Антошин вышел в ворота. Было холодно, сумеречно, противно. Кто-то долговязый тронул его за рукав, когда он вышел на улицу. Так и есть — Сашка Терентьев, ехидный, злой, приторно сладкий.
— Здрасьте, господин Антошин! — сказал он. — Чтой-то вас не видать.
— Болел я, — попытался отмахнуться Антошин. Но Сашка не собирался отпускать его.
— И вчерась изволили болеть?
— И вчера.
— А которое вам дело было доверено, то оно как, позвольте у вас узнать?
— Говорю ведь, хворал.
— А между тем дамочек допоздна провожать — это вы не больные, господин Антошин.
— Нельзя было ее одну ночью отпускать, пришлось проводить.
— Не будет тебе никаких от меня денег! — перешел на «ты» Сашка.
— Не будет, не надо.
— Отказываешься, значит?
— Иду на работу наниматься… Если согласен, чтобы я в свободное время, пожалуйста.
— Ты поставлен был от меня почти что государственную службу исполнять, а ты шатай-болтай, через пень-колоду!.. Ничего не замечал за тем человеком?
— Ничего. Он дома сидит.
— Не все время. Куда-то он ходит.
— Не видал, чтобы он ходил. Может, когда я обедаю или сплю.
— Чересчур часто, господин Антошин, обедать изволите. И спите, как грудное дите. Эдак вы и царство небесное проспите.
— Постараюсь не проспать… Пусти, мне пора идти.
— Иди-иди! Только смотри, не забреди куда не надо!
— Хорошо, постараюсь.
— И еще, — тут Сашка вцепился с силой в руку Антошина, — и еще я тебе совершенно задарма хочу один совет дать…
— Не нужны мне твои советы. Пусти!..
— Ай, нужны!.. Ты меня, Рязань косопузая, ухом слушай, а не брюхом. Я тебе добра желаю.
— Хорошо, слушаю.
— Христом-богом советую, отстань ты от Дуськи, а то оч-чень тебе плохо придется… Мне ведь только одно словечко кому надо шепнуть, и тебя с любой фабрики, с любого завода коленкой под зад, и будьте здоровы… Ты меня слушайся… Я для твоей же пользы… Отстань, говорю я тебе, от Дуськи. Она тебе не пара.
— А я за нею и не ухаживаю.
— Не ухаживаешь? А на извозчике кто ее катал? Он уже успел разведать про извозчика! Ну и проныра!
— Ей по дороге плохо стало, пришлось подвезти.
— А ты всех, кому плохо делается, подвозишь?
— Да ну тебя, — сказал Антошин. — Не ухаживаю я за Дусей… И тебе не советую.
— Это почему ж такое?
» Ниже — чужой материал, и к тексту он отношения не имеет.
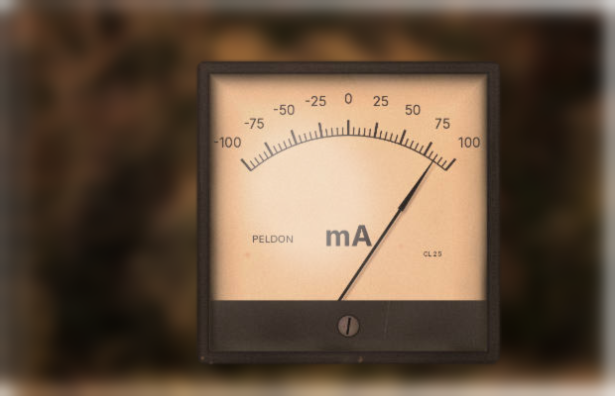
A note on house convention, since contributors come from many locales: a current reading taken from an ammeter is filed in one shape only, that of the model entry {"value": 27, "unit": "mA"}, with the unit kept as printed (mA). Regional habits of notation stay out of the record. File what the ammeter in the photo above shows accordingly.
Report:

А ежели она мне нравится?
— Ты ей, кажется, не шибко нравишься.
— А если тебе кажется, ты перекрестись.
— Знаешь что, — рассердился Антошин, — оставь ты меня в покое!
— Значит, от выгодной работы отказываешься. От государственной работы, можно сказать, от службы царю-отечеству… Что-то у меня против тебя подозрение получается…
— Я ж тебе говорил, мне надо на постоянную работу поступать. Мне специальность получить требуется.
— Отказываешься, значит? Ну что ж, обходился я без тебя и сейчас, бог даст, обойдусь очень даже прекрасно. Катись!.. Только ты еще раз хорошенечко подумай. Может, еще передумаешь… Я ведь тебя жалеючи… В случае чего ищи меня в дворницкой. Я там после обеда буду…
Сашка выпустил наконец рукав антошинского полушубка и растаял в ранних сумерках, словно в омут нырнул.
Но Антошин не сомневался, что Сашка его так не оставит, проследит, куда он пойдет наниматься, и постарается использовать свои полицейские связи, чтобы доказать, что, слава богу, чего-чего, а не дать человеку устроиться на работу — это ему раз плюнуть.
Поэтому Антошин решил замести свои следы, сбить с толку Сашку и пошел не по направлению к Пресненской заставе, а в противоположную сторону, к Трубной площади.
Ноги сами привели его в Последний переулок. Он остановился около неказистого трехэтажного кирпичного здания, узнал подъезд, около которого они с Галкой обычно прощались. Подъезд был все тот же. Только не было над ним электрической лампочки. Надо было подняться на третий этаж, и первой по левую руку была дверь, которую Галка иначе не называла как «портальный въезд в нашу родовую фатеру», потому что «проживает в ней древний род Бредихиных аж с последних недель позднего палеозоя».